Trond Einar Solberg Indsetviken
By Jacqueline Stare
When you hear Trond Einar Solberg Indsetviken talk about watercolour painting he sounds like a classical, orthodox acquarellist. He does not allow (purchased) black colour in a watercolour painting and neither white. But if you see him paint, well then he is to the greatest extent a contemporary, experimental watercolour artist and, yes, something of a savage! Trond Einar Solberg Indsetviken is a new member of the NAS board since the annual meeting in 2007 in Ronneby and he has taken over as our international contact person. Trond talks about his landscape painting: his “brainscapes”, landscapes of his inner world, come alive in his acrylic painting, while his “landscapes” in watercolour are based mainly on pure nature inspiration, sometimes extracted to downright colour fields with perhaps just a few lines that refract. There are many contrasts in Trond´s painting. He started quite realistically and has then developed many different roads, from daintily ornamental forms to the purest, seemingly simple watercolours. He likes to work with a special pressure technique, colography, where often there are so many elements in a picture that it feels like horror vaccui, a fear of the vacuum!

Lena Ekman
By Lasse Sandström
There are many who appreciate Lena Ekman´s watercolours.

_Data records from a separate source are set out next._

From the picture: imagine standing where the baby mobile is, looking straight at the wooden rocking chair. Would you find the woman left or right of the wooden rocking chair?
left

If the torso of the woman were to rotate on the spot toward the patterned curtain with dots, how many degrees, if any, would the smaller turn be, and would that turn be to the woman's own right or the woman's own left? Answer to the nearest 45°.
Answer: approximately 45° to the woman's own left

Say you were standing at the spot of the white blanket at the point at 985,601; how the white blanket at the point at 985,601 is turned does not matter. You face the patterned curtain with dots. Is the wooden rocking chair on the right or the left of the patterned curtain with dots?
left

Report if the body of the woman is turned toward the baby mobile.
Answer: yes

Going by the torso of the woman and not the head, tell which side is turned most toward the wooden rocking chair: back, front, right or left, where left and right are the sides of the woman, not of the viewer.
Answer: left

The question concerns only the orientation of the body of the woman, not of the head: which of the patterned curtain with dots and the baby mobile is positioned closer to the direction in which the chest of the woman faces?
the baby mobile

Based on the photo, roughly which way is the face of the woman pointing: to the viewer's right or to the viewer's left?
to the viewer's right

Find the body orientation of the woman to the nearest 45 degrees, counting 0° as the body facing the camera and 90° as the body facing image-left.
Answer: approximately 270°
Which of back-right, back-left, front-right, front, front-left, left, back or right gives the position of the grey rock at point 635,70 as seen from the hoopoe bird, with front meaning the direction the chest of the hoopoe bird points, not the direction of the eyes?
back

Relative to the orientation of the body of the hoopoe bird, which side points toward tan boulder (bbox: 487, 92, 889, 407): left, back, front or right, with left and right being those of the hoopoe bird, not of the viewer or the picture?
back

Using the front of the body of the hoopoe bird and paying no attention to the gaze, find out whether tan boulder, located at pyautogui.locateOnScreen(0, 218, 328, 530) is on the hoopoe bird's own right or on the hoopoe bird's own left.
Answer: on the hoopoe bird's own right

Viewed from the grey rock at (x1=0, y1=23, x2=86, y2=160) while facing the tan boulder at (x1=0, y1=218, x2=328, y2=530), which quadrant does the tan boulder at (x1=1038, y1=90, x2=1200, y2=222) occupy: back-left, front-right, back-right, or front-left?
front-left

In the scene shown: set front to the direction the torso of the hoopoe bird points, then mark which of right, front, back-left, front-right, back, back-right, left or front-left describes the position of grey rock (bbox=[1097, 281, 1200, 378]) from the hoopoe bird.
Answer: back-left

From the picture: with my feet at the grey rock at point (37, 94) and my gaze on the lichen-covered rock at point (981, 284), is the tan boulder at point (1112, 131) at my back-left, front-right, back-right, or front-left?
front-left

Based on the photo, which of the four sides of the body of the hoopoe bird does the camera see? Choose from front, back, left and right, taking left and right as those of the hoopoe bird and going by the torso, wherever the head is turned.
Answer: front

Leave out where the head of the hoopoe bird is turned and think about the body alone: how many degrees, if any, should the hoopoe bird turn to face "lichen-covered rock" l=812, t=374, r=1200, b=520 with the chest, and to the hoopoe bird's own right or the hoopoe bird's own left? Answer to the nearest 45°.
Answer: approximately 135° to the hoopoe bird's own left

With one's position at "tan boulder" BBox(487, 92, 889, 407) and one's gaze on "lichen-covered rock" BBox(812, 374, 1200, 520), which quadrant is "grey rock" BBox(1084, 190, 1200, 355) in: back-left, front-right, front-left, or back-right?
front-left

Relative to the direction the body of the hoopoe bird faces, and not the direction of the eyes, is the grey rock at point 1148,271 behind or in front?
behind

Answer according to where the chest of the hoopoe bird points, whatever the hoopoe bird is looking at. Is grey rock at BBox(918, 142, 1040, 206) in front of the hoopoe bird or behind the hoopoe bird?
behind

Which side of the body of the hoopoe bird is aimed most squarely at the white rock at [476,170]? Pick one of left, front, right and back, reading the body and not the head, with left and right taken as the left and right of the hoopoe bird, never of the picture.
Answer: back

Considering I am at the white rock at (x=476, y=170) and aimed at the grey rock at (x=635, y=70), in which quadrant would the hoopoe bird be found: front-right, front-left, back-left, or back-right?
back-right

She enjoys the directness in the painting and what is concentratedly spontaneous. She hopes that the onlooker will be surprised by what breaks the calmness. Lena Ekman, age 62, grew up in Överkalix and Kalix, northern Sweden, worked as a teacher for many years before she went over to painting. Her art can be divided into two categories: the Swedish, the light and transparency painted in earthy colours, and the tropic, which requires a quite different palette. The advantage of painting in the tropic zone, whereto she goes with her husband who is interested in butterflies, is that it is so warm and humid that the paper does not need to be moistened in advance. The paper also dries in an instant in the sun. Lena Ekman has trained the movement of her hand when she paints people walking along the shore. It gets almost a graphic effect. She speaks about her painting as a language without grammer, but with incredibly many adjectives.

Mats Lindh
By Lasse Sandström
Seen at close range it looks as if the colours have flowed into each other, at a long distance the picture becomes almost three-dimensional. Mats Lindh in Hässleholm has in an exquisite way combined the watercolour technique with what is called monotype. Mats Lindh works mainly with earthy colours that are somewhat granular in their structure for his landscape and nature paintings. The monotype technique gives the pigments a big freedom to express themselves. Here the colours are given free scope, the pigments create accumulations, thin as well as endlessly transparent. Many of the watercolour pictures are painted directly in the landscape, others in the studio. They become intuitive summaries of impressions and feelings of light and shade which he experienced in the landscape. – I peel off details, isolate the motifs. The important thing is not to make portraits of the landscape but to try to depict the feeling of the light. To me, the process is the most important, Mats Lindh says.

Dafen Oil Painting Village
By Peter Vilhelm Nielsen
The Dafen Oil Painting Village is situated in the Shenzhen area in China, by the border to Hong Kong. In 1989, 20 artists chose to settle down in this provincial village and sell their pictures via Hong Kong. Today, no less than 8000 artists live in the area, and there are 350 shops that sell their products, i.a., via Internet. What is it that these artists can do, and what is the background of this unbelievable growth? The artists make first and foremost copies of classic paintings. Chinese artists have a relaxed relationship to copying. They are, firstly, via their work with calligraphy, used to copying writing and at the same time adding to it an extra artistic quality. Secondly, copying of traditional Chinese art is a part of the development. It is said that there are copies of famous traditional Chinese pictures that are better and cost more than the original.